В статье «Пороки школы и поведение учеников» (1904) ставится в частности проблема, возникающая, когда учителем является “тип служебного неудачника, бездарного и в конце концов обозлённого на учеников и вообще на всё окружающее, на всю службу свою” (т. 25, с. 407). Потрясающа по своей убедительной парадоксальности и естественности статья того же 1904 года, из того же «Нового времени» и из того же тома 25 — «Отчего плохо правописание в гимназиях?». 1905 год отмечен у Розанова статьёй «Образцовая средняя школа» — подробным рассказом о царскосельской частной гимназии Е.С. Левицкой, где на первые места выдвинуты физическое здоровье учеников и изгнание из их среды “всяческой лжи и ломанности”. “Точно выполненная программа предметов” поставлена на третье место… (Впрочем, это не единственное розановское незаурядное педагогическое сочинение в окровавленном 1905 году.)

+===+

- [Задания]:
**1.** Перескажите списком абзац отрывка о Розанове, который начинается словами «В статье «Пороки школы и поведение учеников»», и сохраните главные факты.
**2.** Чем, по словам отрывка о Розанове, потрясает статья «Отчего плохо правописание в гимназиях?»? Ответьте одним-двумя предложениями.

- [Материал]:
+===+

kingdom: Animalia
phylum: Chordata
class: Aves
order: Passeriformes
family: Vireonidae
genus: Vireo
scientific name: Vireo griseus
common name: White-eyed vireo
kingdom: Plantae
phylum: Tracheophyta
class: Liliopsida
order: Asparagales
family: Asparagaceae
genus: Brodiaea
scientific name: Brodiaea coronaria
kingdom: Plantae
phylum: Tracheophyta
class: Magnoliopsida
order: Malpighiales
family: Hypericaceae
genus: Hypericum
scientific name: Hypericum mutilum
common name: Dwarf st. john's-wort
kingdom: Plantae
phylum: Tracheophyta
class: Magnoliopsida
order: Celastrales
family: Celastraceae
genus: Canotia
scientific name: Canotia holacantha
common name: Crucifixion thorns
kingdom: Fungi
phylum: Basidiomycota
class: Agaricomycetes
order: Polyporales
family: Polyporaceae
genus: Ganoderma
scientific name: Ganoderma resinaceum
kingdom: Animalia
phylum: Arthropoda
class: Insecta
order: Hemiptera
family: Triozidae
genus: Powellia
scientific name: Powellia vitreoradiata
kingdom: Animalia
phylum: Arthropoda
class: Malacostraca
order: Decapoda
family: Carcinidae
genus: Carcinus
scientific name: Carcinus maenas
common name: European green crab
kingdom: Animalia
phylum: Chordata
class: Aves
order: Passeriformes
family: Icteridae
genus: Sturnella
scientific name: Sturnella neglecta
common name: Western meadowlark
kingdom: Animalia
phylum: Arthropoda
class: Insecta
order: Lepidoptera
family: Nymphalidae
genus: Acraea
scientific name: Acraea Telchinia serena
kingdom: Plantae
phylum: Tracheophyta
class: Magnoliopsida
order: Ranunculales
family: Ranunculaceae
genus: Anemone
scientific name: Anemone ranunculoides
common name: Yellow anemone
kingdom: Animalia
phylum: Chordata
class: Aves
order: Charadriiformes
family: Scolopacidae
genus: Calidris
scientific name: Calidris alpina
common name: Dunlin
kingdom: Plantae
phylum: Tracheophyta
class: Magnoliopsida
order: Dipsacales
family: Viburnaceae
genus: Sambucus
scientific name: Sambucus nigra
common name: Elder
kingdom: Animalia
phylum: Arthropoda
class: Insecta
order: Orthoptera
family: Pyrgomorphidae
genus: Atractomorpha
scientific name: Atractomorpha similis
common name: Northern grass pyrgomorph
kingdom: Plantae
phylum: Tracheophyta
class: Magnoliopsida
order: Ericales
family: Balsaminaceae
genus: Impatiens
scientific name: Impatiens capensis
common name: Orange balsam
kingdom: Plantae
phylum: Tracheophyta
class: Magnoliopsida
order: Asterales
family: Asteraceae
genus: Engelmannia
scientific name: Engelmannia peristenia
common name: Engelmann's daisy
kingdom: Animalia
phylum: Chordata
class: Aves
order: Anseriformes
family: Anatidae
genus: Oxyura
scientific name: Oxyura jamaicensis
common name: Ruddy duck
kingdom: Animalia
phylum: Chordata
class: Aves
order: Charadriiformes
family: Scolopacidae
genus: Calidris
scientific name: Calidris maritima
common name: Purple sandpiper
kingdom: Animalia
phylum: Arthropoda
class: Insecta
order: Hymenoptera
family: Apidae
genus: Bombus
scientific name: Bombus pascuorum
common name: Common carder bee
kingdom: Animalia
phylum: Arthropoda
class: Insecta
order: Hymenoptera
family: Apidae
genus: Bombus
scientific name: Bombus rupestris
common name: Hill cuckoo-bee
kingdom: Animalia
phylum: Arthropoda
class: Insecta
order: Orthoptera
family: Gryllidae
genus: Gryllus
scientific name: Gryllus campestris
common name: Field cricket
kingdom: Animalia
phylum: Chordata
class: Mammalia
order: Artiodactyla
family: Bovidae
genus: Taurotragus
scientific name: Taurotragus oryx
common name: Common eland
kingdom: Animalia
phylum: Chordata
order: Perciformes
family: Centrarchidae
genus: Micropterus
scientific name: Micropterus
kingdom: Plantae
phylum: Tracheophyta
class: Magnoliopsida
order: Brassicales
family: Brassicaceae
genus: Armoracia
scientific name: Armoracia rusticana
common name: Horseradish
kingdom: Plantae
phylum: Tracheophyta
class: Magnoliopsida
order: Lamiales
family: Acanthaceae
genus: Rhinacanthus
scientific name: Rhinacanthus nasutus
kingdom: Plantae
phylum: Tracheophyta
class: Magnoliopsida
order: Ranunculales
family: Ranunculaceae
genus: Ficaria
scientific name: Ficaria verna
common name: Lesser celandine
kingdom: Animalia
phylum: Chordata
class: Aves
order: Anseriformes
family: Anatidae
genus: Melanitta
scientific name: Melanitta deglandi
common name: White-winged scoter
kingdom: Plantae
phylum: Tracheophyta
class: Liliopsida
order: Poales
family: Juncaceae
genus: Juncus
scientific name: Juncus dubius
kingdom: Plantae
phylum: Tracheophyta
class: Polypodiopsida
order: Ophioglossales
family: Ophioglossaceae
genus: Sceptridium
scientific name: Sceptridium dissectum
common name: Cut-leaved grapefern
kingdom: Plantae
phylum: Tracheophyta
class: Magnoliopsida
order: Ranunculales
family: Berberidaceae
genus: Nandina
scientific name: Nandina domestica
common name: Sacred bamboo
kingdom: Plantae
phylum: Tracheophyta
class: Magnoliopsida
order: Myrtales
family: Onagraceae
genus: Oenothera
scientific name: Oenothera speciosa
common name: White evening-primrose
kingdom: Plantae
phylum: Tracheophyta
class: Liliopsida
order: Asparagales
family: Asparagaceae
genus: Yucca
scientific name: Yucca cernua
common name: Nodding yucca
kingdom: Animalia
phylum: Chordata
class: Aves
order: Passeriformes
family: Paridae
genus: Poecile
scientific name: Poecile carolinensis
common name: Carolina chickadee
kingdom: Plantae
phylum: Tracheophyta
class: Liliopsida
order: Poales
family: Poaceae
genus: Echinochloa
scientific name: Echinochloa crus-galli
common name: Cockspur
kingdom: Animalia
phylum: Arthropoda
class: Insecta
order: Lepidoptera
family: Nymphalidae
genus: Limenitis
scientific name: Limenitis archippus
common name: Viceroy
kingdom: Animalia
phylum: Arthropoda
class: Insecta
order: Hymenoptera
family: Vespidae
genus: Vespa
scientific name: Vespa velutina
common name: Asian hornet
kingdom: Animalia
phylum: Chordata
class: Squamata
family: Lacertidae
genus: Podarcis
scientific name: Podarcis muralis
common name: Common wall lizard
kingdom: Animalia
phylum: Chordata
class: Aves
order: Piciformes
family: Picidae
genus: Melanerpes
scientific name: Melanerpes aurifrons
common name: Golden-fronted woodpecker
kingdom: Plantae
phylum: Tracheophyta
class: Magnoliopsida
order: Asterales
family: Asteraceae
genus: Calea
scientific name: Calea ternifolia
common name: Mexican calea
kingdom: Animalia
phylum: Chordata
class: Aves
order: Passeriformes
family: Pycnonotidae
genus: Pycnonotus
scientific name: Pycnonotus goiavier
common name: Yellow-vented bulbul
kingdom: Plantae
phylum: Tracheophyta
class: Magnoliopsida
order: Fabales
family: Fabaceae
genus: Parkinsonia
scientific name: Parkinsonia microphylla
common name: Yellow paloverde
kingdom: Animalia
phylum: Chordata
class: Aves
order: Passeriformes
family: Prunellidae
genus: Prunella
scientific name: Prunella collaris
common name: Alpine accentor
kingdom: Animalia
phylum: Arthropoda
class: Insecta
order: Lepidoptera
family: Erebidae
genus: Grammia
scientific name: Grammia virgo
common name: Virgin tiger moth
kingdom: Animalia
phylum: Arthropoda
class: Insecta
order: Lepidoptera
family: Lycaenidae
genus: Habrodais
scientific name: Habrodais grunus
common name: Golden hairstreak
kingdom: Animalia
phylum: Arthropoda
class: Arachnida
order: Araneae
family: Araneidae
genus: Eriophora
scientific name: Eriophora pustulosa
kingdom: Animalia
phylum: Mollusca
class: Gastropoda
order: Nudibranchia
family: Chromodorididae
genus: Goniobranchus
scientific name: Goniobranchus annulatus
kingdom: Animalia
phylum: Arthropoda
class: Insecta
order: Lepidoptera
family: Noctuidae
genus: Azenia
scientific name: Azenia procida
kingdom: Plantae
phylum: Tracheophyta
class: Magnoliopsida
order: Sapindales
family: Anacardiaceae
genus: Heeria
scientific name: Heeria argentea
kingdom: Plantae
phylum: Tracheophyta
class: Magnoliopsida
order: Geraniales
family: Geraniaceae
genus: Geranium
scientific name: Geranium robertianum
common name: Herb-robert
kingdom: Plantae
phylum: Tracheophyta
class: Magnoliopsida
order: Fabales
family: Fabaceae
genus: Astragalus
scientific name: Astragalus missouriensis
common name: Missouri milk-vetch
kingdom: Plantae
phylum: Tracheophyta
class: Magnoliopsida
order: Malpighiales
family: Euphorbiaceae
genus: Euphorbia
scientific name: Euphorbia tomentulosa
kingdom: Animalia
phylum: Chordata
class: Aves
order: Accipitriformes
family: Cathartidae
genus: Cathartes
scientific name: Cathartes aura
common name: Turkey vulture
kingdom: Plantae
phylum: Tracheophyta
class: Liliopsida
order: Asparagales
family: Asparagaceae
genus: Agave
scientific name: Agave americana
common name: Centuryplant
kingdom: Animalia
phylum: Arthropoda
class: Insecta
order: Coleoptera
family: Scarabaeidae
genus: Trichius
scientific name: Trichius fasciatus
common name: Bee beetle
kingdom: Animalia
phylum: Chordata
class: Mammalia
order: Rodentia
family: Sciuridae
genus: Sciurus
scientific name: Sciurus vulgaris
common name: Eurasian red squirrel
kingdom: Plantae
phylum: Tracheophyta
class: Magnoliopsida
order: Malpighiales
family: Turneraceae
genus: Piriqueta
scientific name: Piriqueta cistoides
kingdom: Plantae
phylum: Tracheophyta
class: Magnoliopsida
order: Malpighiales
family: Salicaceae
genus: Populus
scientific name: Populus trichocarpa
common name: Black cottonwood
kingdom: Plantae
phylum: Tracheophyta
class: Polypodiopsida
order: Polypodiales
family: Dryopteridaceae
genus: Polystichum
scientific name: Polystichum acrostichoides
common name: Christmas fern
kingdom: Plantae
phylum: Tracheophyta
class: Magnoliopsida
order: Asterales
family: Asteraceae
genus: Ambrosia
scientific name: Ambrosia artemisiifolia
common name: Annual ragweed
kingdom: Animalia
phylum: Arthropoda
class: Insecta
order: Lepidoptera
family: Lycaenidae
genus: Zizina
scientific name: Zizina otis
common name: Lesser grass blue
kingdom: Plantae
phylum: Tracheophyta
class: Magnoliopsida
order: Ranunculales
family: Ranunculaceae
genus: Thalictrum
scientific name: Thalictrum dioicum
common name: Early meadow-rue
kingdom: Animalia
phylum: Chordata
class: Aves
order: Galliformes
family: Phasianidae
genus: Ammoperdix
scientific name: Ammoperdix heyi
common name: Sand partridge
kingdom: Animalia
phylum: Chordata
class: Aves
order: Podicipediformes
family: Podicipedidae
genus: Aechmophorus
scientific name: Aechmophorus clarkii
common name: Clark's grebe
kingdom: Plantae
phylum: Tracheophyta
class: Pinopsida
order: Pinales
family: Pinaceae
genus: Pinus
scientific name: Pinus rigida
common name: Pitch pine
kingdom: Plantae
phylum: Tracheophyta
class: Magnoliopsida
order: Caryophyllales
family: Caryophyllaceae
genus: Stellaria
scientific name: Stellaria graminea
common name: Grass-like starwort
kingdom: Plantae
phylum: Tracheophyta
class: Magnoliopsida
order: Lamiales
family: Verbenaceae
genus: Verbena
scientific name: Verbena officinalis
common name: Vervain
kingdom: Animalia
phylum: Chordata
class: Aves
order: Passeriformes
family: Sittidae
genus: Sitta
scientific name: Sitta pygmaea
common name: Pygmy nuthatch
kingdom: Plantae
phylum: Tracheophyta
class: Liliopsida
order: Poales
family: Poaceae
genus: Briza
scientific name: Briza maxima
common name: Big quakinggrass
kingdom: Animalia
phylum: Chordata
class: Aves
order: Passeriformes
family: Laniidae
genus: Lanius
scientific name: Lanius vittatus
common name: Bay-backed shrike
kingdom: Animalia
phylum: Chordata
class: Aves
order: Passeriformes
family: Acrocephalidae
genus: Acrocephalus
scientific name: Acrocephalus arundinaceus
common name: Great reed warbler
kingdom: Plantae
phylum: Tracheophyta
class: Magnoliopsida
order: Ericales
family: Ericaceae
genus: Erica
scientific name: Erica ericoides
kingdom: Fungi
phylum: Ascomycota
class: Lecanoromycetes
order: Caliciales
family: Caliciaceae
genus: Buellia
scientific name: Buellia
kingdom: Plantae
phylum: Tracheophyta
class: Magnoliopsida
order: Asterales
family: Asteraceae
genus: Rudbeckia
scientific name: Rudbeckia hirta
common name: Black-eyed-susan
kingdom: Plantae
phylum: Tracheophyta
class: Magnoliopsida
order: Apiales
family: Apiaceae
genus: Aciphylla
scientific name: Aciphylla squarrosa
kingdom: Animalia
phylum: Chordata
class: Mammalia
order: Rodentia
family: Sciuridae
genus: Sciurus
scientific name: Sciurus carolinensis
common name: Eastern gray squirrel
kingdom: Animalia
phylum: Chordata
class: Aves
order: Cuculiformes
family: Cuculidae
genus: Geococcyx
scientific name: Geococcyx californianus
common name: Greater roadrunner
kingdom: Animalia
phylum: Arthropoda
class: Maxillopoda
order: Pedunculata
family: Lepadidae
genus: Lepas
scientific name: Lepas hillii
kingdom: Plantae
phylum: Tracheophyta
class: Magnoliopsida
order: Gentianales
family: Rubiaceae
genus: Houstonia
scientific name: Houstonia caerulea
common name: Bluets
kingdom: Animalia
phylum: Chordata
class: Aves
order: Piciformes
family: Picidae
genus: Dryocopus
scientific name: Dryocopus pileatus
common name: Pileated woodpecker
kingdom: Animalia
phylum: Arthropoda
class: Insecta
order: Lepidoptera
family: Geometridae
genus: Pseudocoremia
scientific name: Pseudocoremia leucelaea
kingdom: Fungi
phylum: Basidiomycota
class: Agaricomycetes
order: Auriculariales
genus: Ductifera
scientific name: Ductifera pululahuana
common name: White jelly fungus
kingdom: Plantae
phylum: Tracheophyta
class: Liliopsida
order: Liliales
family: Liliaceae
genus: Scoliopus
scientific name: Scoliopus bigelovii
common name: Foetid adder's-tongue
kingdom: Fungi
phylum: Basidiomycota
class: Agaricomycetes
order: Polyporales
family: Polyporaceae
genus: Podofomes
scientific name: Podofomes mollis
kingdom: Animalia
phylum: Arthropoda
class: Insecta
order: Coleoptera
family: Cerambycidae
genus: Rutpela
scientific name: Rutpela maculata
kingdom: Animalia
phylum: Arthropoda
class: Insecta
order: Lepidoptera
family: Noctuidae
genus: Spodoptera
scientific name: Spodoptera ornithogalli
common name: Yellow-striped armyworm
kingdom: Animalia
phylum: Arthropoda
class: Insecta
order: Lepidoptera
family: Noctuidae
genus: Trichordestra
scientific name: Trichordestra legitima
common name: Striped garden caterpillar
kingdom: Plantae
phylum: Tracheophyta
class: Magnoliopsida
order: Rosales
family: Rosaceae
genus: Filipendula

+===+

- [Ответы]:
**1.**
- 1904 год, статья «Пороки школы и поведение учеников». В ней поднята проблема учителя, который стал служебным неудачником: он бездарен и озлоблен на учеников, на всё вокруг и на свою службу (т. 25, с. 407).
- 1904 год, статья «Отчего плохо правописание в гимназиях?». Она тоже вышла в «Новом времени» и входит в тот же том 25. Статья поражает убедительной парадоксальностью и естественностью.
- 1905 год, статья «Образцовая средняя школа». Это подробный рассказ о частной гимназии Е. С. Левицкой в Царском Селе. Там на первом месте стоят здоровье учеников и изгнание из их среды лжи и ломанности, а точное выполнение программы стоит только на третьем.
- Эта статья не единственная незаурядная педагогическая работа Розанова 1905 года.

**2.** Она потрясает своей убедительной парадоксальностью и естественностью.